#### Document segment:
# Colortran



## Switzerland (Oct 25, 2005)

How does colortran differ from strand lighting?


----------



## ship (Oct 25, 2005)

Depends upon what era and type of Colortran it is now doesn't it? This much less what era and type of Strand gear. 

For the most part a Fresnel is a Fresnel only of a different shape. A leko is not a leko amongst all creations of it. etc. What is your specific question?

Colortran has been bougt out many times over, Strand is still itself. Both are ancient companies with good innovation over the years.

One of te books I'm currently reading is a biography of one of the main figures at Strand. Believe he left there at some point and opened other companies. At the start of the ligting business it was a very small world if not even train wrecks of one brand of gear bought out as scavenged gear and re-stamped under another brand as an urban legend.

Of current gear, I about rate them the same for at least domestic gear. Not too many Colortran Bambinos out there.


----------



## avkid (Oct 26, 2005)

#### Assigned task:
Copy the Colortran thread, beginning at "## ship (Oct" and stopping after "Bambinos out there.", and rename every "leko" in that stretch to "ellipsoidal". Rely on the Colortran thread alone, not on the material.

#### Data to examine:
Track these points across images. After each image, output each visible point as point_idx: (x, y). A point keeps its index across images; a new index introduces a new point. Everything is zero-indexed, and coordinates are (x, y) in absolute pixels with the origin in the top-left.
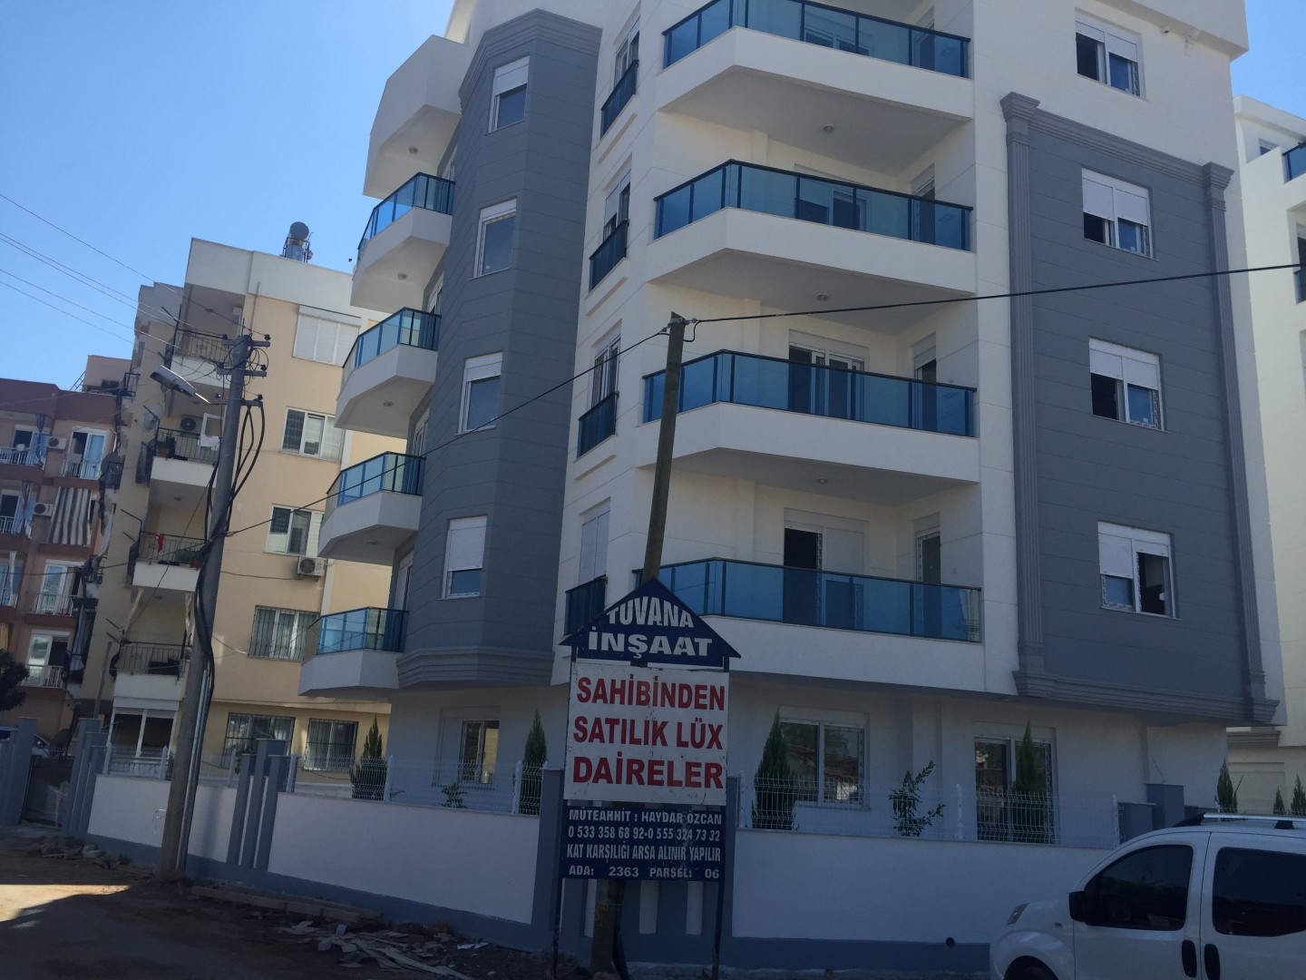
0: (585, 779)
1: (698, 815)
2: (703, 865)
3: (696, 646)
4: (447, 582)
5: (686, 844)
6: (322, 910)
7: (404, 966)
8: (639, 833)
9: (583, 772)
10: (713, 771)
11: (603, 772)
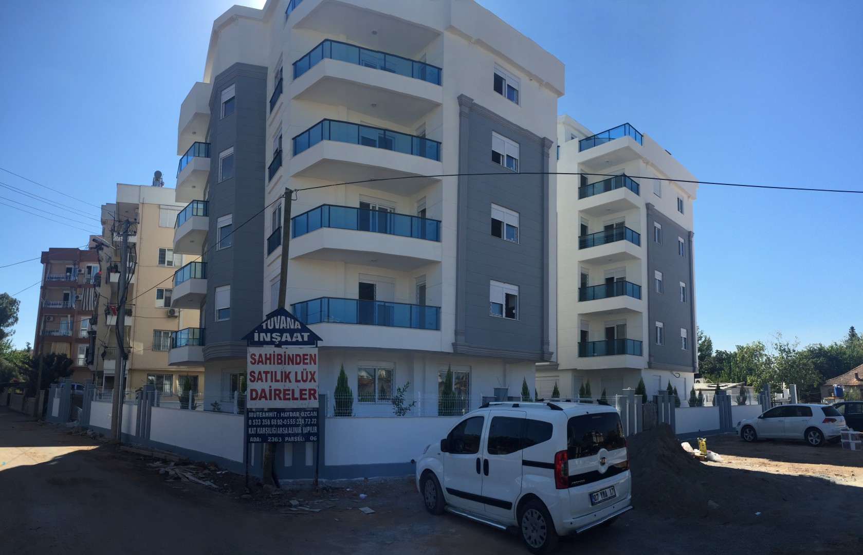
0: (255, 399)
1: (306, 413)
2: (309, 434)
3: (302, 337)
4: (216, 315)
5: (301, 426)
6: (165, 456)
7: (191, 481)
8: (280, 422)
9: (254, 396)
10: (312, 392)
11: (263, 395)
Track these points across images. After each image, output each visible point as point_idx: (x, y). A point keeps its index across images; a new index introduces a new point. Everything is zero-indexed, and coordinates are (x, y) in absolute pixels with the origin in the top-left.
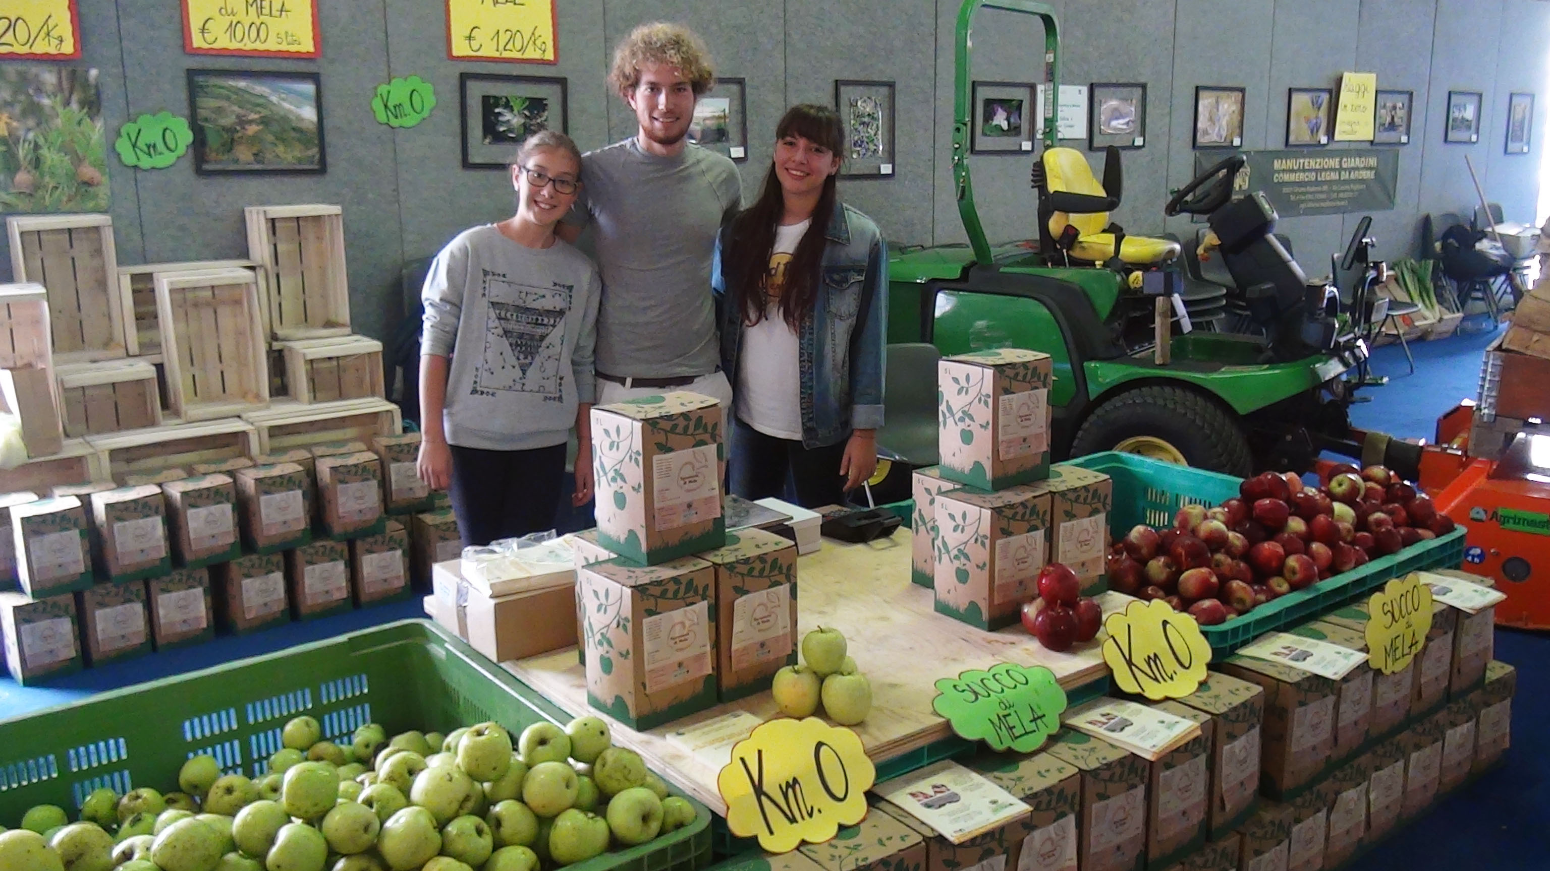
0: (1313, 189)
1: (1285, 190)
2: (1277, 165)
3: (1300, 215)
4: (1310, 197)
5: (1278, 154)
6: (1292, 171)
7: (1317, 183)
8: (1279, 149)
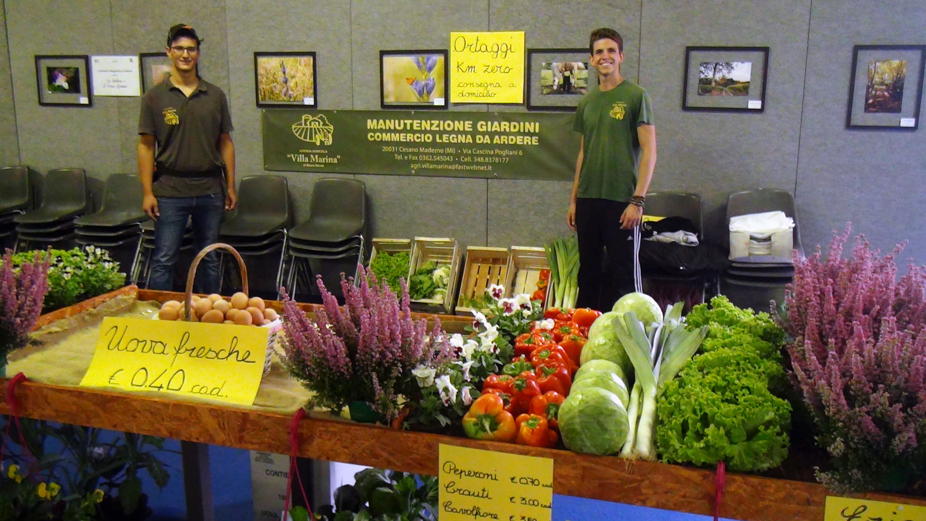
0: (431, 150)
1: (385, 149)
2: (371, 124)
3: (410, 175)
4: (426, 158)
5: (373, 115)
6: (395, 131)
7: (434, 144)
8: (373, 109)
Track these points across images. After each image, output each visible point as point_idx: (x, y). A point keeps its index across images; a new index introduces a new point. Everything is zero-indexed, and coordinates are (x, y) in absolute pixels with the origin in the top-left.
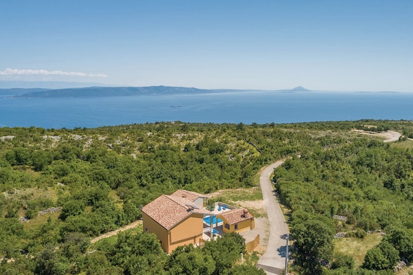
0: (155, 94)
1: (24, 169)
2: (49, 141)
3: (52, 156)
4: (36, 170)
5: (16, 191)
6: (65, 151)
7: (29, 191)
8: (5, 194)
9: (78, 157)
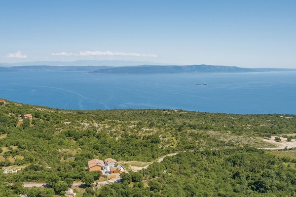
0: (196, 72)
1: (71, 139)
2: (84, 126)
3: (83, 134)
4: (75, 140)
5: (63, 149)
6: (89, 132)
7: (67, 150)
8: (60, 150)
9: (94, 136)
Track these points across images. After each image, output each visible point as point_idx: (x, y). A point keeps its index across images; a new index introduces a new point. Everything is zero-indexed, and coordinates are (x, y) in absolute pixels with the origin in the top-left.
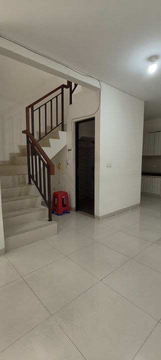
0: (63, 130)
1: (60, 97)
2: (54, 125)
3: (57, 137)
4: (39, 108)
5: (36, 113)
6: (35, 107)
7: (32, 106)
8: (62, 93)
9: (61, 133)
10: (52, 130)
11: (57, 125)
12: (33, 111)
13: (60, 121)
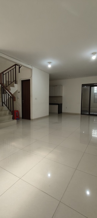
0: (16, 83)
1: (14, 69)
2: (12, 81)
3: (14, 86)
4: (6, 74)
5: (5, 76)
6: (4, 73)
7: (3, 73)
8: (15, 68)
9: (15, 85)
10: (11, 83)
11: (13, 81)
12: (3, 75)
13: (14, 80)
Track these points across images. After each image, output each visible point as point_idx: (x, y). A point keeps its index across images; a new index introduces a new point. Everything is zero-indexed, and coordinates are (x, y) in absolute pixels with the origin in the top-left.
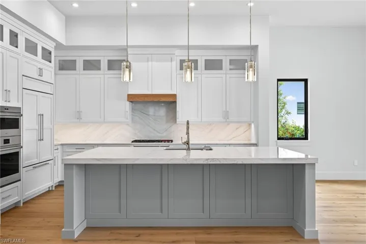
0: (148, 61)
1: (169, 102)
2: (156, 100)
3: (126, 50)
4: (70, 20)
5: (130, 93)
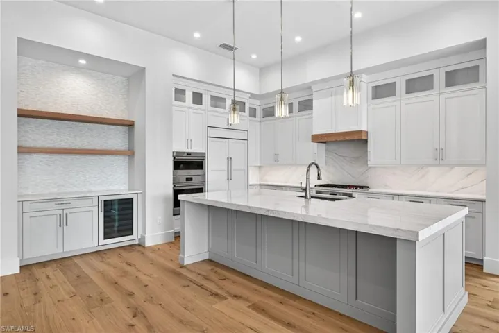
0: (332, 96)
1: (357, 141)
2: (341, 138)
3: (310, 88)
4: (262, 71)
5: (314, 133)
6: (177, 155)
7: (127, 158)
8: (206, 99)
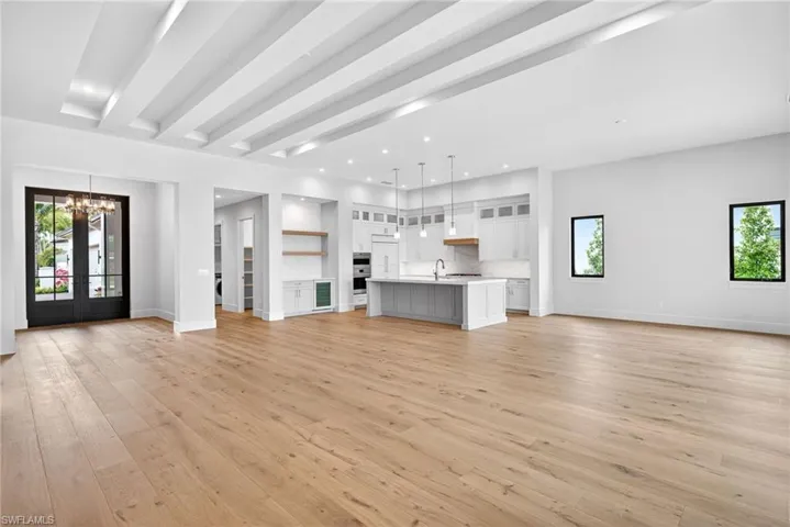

#### Result of the task:
## ship (Oct 25, 2005)

Depends upon what era and type of Colortran it is now doesn't it? This much less what era and type of Strand gear. 

For the most part a Fresnel is a Fresnel only of a different shape. A ellipsoidal is not a ellipsoidal amongst all creations of it. etc. What is your specific question?

Colortran has been bougt out many times over, Strand is still itself. Both are ancient companies with good innovation over the years.

One of te books I'm currently reading is a biography of one of the main figures at Strand. Believe he left there at some point and opened other companies. At the start of the ligting business it was a very small world if not even train wrecks of one brand of gear bought out as scavenged gear and re-stamped under another brand as an urban legend.

Of current gear, I about rate them the same for at least domestic gear. Not too many Colortran Bambinos out there.